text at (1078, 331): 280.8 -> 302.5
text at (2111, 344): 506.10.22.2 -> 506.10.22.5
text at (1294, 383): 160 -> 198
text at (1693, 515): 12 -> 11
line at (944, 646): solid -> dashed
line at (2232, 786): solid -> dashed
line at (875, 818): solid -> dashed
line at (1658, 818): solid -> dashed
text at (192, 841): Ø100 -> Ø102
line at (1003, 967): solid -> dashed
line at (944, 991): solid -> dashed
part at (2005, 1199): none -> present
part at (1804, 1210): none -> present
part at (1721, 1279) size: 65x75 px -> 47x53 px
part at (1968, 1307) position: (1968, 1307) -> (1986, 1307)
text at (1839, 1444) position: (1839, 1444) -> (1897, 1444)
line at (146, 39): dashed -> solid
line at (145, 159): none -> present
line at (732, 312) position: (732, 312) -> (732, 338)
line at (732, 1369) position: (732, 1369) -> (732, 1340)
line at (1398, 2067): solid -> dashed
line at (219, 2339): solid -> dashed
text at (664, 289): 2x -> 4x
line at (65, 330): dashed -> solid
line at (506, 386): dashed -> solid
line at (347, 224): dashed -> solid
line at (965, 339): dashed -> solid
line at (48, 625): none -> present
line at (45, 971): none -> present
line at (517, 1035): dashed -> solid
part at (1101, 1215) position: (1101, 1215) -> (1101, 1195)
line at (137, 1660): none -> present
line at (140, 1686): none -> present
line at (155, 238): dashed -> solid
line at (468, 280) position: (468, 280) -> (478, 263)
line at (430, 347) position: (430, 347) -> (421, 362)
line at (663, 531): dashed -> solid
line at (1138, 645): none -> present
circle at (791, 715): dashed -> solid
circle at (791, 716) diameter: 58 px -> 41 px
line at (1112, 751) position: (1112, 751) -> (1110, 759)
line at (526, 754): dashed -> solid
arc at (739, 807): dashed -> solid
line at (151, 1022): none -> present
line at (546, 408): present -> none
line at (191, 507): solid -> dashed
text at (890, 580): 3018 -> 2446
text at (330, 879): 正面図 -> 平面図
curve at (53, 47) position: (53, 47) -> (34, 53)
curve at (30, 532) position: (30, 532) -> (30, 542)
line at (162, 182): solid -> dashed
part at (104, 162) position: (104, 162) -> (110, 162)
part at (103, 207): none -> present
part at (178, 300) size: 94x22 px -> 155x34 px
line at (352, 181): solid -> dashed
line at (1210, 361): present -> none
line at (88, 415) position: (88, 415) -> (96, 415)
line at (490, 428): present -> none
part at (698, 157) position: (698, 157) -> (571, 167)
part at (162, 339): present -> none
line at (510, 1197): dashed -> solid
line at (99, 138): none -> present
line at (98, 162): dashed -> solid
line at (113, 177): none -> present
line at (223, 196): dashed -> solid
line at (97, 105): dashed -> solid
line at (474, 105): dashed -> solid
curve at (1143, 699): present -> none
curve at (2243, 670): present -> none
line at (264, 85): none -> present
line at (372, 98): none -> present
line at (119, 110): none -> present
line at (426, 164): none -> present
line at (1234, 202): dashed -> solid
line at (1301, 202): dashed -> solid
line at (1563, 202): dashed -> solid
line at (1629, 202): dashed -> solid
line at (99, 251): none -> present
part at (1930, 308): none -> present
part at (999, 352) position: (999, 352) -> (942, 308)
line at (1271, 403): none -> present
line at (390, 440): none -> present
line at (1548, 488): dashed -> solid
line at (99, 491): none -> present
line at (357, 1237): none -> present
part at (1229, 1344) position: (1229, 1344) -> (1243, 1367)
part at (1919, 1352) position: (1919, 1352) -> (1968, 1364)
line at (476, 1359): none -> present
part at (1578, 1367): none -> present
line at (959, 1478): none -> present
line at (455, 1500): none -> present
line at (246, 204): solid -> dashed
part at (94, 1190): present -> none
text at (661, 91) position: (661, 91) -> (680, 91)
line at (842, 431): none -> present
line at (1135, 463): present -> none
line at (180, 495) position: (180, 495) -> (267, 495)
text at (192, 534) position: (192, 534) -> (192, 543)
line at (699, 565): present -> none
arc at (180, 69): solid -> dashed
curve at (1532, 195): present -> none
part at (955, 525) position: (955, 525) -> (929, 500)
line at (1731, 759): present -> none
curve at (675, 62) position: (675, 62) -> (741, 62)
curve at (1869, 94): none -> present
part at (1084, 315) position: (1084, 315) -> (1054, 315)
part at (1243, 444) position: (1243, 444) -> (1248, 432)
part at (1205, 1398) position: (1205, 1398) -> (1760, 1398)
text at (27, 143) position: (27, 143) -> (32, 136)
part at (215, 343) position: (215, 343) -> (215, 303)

**Required task**
Reproduce the rows from the first one up to and including the line containing "line at (944, 991): solid -> dashed", substituting "continuous" for every occurrence of "solid" and leaving everything else unchanged.

**Answer to the exercise**
text at (1078, 331): 280.8 -> 302.5
text at (2111, 344): 506.10.22.2 -> 506.10.22.5
text at (1294, 383): 160 -> 198
text at (1693, 515): 12 -> 11
line at (944, 646): continuous -> dashed
line at (2232, 786): continuous -> dashed
line at (875, 818): continuous -> dashed
line at (1658, 818): continuous -> dashed
text at (192, 841): Ø100 -> Ø102
line at (1003, 967): continuous -> dashed
line at (944, 991): continuous -> dashed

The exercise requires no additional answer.